Coltrane Home Earns African-American Heritage Grant from National Trust

The Coltrane Home in Dix Hills has been awarded a grant from the National Trust’s new African-American Cultural Heritage Action Fund.
The grant recognizing the site where the late iconic jazz musician, saxophonist John Coltrane, and his wife, pianist Alice Coltrane,  lived in the 1960s is part of  a $25-million multi-year national initiative aimed at protecting and restoring African-American historic sites and uncovering hidden stories of African-Americans connected to historic sites across the nation. The  National Trust’s Action Fund awarded a total of more than $1 million in grants to support grassroots efforts to preserve sites across the country.
Other award recipients include several African-American homesteader sites in the western states, Civil Rights sites in Birmingham, Ala., and the August Wilson House in Pittsburgh.
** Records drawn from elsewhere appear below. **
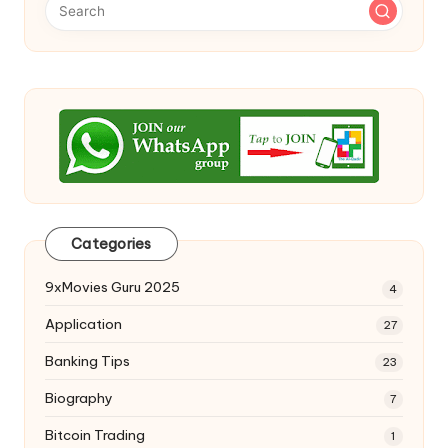
Categories
9xMovies Guru 2025
4
Application
27
Banking Tips
23
Biography
7
Bitcoin Trading
1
“So proud and excited to be honored by the African-American Cultural Heritage Action Fund and National Trust for Historic Preservation with a grant,” the home said Saturday.
The home is where Coltrane wrote his masterpiece, A Love Supreme.
Coltrane died at Huntington Hospital in 1967. His wife, Alice, continued to live in the home until 1973.
The news of the award came just ahead of Coltrane Day, July 21, which celebrates the musician with workshops and jam sessions.